Jjimjilbang (찜질방)

“jjimjilbang” by peace ken is licensed under CC BY 2.0

Slowly roasting yourself alive has never really appealed to me but having heard good things about the highly popular family saunas (Jjimjilbang) in South Korea I decided to give it a try on Wednesday evening.

Korean Sauna
N.b. All the photos in this post were found on Google

Upon arrival you are given light cloth uniforms (blue for boys, pink for girls) which you get changed into then head for the general relaxation area where you’ll see both young and old lounging around on the wooden floor watching TV, playing games and some just having a nap. Off the main area, there are various hot and cold rooms of varying temperatures, from the mild to the extreme, as I was soon to be made painfully aware.

Korean Sauna
Unwanted attention!

Starting off in a 30-degree room lined with reflective foil tiles it seemed fairly pleasant, just like a hot summers day, but this was just the warm-up. After about 10 minutes I moved into a 60-degree brick-built room shaped like a conical furnace and was immediately hit by the intense heat. Now I could see why they give you a small towel to mop your forehead with! The people around me seemed to be far more accustomed to this; some were lying down seemingly asleep while others were sitting around having a chat with their friends and families. After about 15 minutes I decided it was time to get out (before I passed out) and headed for the marble-lined cool room. When I was feeling back to normal I had a wander around and explored some of the other rooms, one full of salt, another lined with sweet-smelling pine tree logs and an “oxygen” room which I assume had higher O2 levels. It was then that I noticed a small door in the corner of the main area…

Sauna caves
Photo by jasonunbound

Looking more like a dungeon than a sauna this room was dimly lit and I was well informed that it was kept somewhere between 80 to 90 deg C!! Figuring that I had to try it at least once I ventured cautiously inside. To say it was hot would be an understatement, it was suffocatingly burning hot. I instantly felt my heart rate increase and the beads of sweat began forming like some sort of strange unavoidable osmosis. The natives were clearly finding my feeble presence amusing, especially when I turned my towel into a sheep head. I’m rather glad I couldn’t understand what they were saying in this instance! 5 minutes of this torture was enough so I swiftly headed for the ice room which was a welcome relief!

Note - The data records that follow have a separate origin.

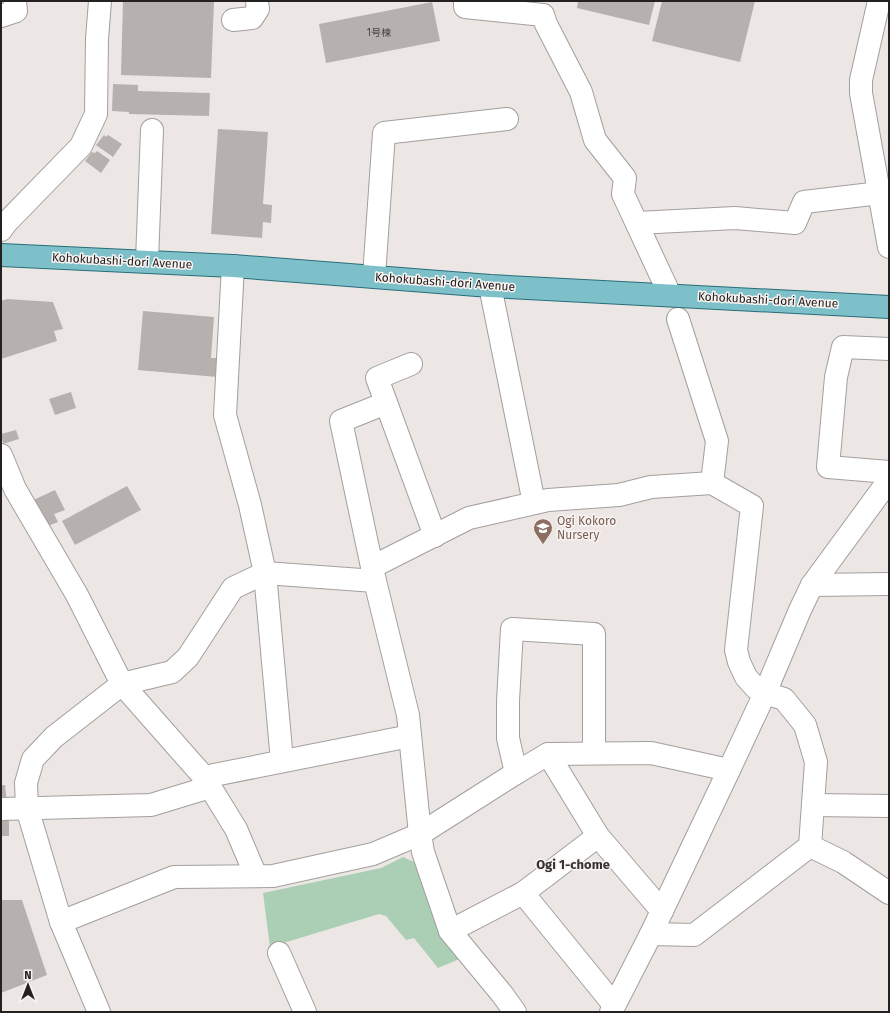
<svg xmlns="http://www.w3.org/2000/svg" width="890" height="1013" font-family="'Fira Sans','Noto Sans JP',sans-serif">
<style>
.green{fill:#aacfb5}
.building{fill:#b6b1af}
.lines{fill:none;stroke-linecap:round;stroke-linejoin:round}
.minor-casing{stroke:#a39f9d;stroke-width:24}
.major-casing{stroke:#276d78;stroke-width:24}
.minor{stroke:#fff;stroke-width:22}
.major{stroke:#7ec0ca;stroke-width:22}
.labels{text-anchor:middle;stroke-width:3;stroke-linejoin:round;paint-order:stroke}
.number-label{font-size:10px;fill:#484644}
.street-label{font-size:12px;fill:#242221;stroke:#f9f4f2}
.education-label{font-size:12px;fill:#785e54;stroke:#f9f4f2;text-anchor:start}
.neighbourhood-label{font-size:13px;font-weight:bold;fill:#353230;stroke:#f9f4f2}
</style>
<rect width="100%" height="100%" fill="#ece7e5"/>
<!-- green -->
<polygon class="green" points="403,857 414,862 441,937 462,958 438,968 414,938 406,940 386,916 379,914 270,947 263,893 381,868"/>
<!-- building -->
<g class="building">
<polygon points="123,1 214,1 211,78 121,75"/>
<polygon points="578,1 655,1 649,25 577,8"/>
<polygon points="662,1 755,1 740,62 652,41"/>
<polygon points="432,2 440,41 326,63 319,24"/>
<polygon points="113,84 138,85 138,91 210,93 209,116 129,114 129,112 112,111"/>
<polygon points="218,129 268,132 263,204 272,205 271,223 263,222 262,238 211,234"/>
<polygon points="104,135 106,137 108,135 122,144 113,157 96,145"/>
<polygon points="97,151 110,160 101,173 85,161 92,152 95,153"/>
<polygon points="7,299 53,302 63,329 54,331 57,341 1,359 1,301"/>
<polygon points="143,311 214,317 211,358 218,358 217,377 138,370"/>
<polygon points="71,392 76,408 55,415 49,399"/>
<polygon points="16,430 19,439 3,444 1,434"/>
<polygon points="127,486 141,510 75,545 62,521"/>
<polygon points="55,490 65,510 54,514 58,522 43,528 29,502"/>
<polygon points="1,785 5,785 7,803 1,803"/>
<rect x="1" y="818" width="8" height="18"/>
<polygon points="1,900 22,900 47,975 1,993"/>
</g>
<g class="lines">
<defs>
<g id="minor">
<polyline points="465,1 465,7 543,15"/>
<polyline points="879,1 861,80 861,93 889,247"/>
<polyline points="543,15 546,24 581,92 595,140 625,178 623,194 670,295"/>
<polyline points="1,16 16,11 15,1"/>
<polyline points="233,20 252,18 258,9 257,1"/>
<polyline points="637,223 735,218 795,223 804,202 880,193"/>
<polyline points="1,230 6,223 81,146 96,114 97,39 100,1"/>
<polyline points="147,261 152,130"/>
<polyline points="233,266 225,415 250,505 265,573 282,761"/>
<polyline points="374,276 384,133 507,119"/>
<polyline points="490,286 534,503"/>
<polyline points="678,319 717,441 712,483"/>
<polyline points="889,349 843,347 836,377 828,467 889,472"/>
<polyline points="411,364 377,378 435,536"/>
<polyline points="386,403 341,421 375,581 408,715 420,834 423,852 450,931 502,994 515,1012"/>
<polyline points="1,455 15,489 77,595 122,684 204,777 236,829 256,876"/>
<polyline points="372,567 469,518 548,500 619,495 651,487 712,483 752,506 736,650 739,662 746,677 756,688 765,693 784,699 805,725 816,762 810,846 694,935 651,934"/>
<polyline points="812,585 889,584"/>
<polyline points="548,754 598,836 662,911"/>
<polyline points="516,773 508,738 508,701 512,629 594,634 594,753"/>
<polyline points="204,777 410,736"/>
<polyline points="813,805 889,806"/>
<polyline points="1,809 151,805 210,787"/>
<polyline points="810,846 843,862 889,893"/>
<polyline points="523,893 614,1005"/>
<polyline points="61,922 174,877 273,876 373,854 420,834 516,773 548,754 651,753 729,770"/>
<polyline points="450,931 523,893 598,836"/>
<polyline points="279,953 305,1012"/>
<polyline points="99,1012 61,922 27,808 26,783 33,759 54,737 122,684 172,672 188,657 233,588 265,573 375,581"/>
<polyline points="611,1012 651,934 729,770 765,693 800,610 812,585 889,480"/>
</g>
<polyline id="major" points="1,255 233,266 490,286 889,307"/>
</defs>
<!-- minor casing -->
<use href="#minor" class="minor-casing"/>
<!-- major casing -->
<use href="#major" class="major-casing"/>
<!-- minor -->
<use href="#minor" class="minor"/>
<!-- major -->
<use href="#major" class="major"/>
</g>
<!-- icons -->
<defs>
<symbol id="school-pin" viewBox="-11 -11 22 30"><path d="M0 17L-7.5 6A9.5 9.5 0 1 1 7.5 6Z" fill="#8d6e63" stroke="#f9f4f2"/><path d="M0-5L7-2L0 1L-7-2ZM-4 1L0 2.5L4 1V4Q0 6-4 4Z" fill="#fff"/></symbol>
</defs>
<g fill-rule="evenodd">
<use href="#school-pin" x="532" y="517" width="22" height="30"/>
</g>
<g class="labels">
<!-- number labels -->
<g class="number-label">
<text x="379" y="36">1号棟</text>
</g>
<!-- street labels -->
<g class="street-label">
<text transform="translate(122 261) rotate(3)" y="4">Kohokubashi-dori Avenue</text>
<text transform="translate(445 282) rotate(4)" y="4">Kohokubashi-dori Avenue</text>
<text transform="translate(768 300) rotate(3)" y="4">Kohokubashi-dori Avenue</text>
</g>
<!-- education labels -->
<g class="education-label">
<text x="557" y="525">Ogi Kokoro<tspan x="557" dy="14">Nursery</tspan></text>
</g>
<!-- neighbourhood labels -->
<g class="neighbourhood-label">
<text x="573" y="869">Ogi 1-chome</text>
</g>
</g>
<!-- border -->
<rect width="890" height="1013" fill="none" stroke="#242221" stroke-width="4"/>
<!-- north arrow -->
<g transform="translate(28 985)" stroke="#f9f4f2" stroke-width="3" paint-order="stroke">
<path d="M0-3L7 15L0 10L-7 15Z" fill="#242221"/>
<text y="-6" font-size="11" font-weight="bold" text-anchor="middle" fill="#242221">N</text>
</g>
</svg>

After all this I felt surprisingly relaxed and refreshed which I’m sure is why many Koreans visit them frequently, some even treating them like a second home (they are open 247). Read more about them here which includes details of the best in Seoul.

David avatar

5 responses

  1. Margaret avatar

    The “sheeps head” picture of you on flickr will be a highlight 🙂

  2. Luckily no pictures were taken!!

  3. No (short question, short answer!)

  4. Do you have to be nude in this facility?

  5. Pasi avatar

    I just came a week ago from South Korea and I visited a sauna in Seoul near Central Station.
    We have saunas here in Finland too, but the culture is different. In Finland a sauna is mostly family property, In Korea it is a public site.
    It is funny that the first question from a foreigner is about nudity. Of course you have to be nude in the sauna, if you want to sweat and wash yourself. The code is such that the women and girls go together, men and boys go together. Of cource wife can go with his husband and small children up to 5-6 years with parents.

    Another thing is the temperature:80 degC or even 130 degC is not HOT, if you do not try to be there too long and be carefull with the owen (kiuas) and other metal particles.
    (I’m jus coing from our own sauna, where we had 80 degC, which is a rather normal temperature in a Finnish family sauna)

    In Finnish sauna you can get more feeling of heath by throwing water on the owen. You better check how an native makes this. A sauna with 130 degC and a large cup of water will burn your skin and lungs.

    In Korea the Sauna is a place for quiet peace. In Finland the peace is there, within the people, even if they drink beer and discuss noisily.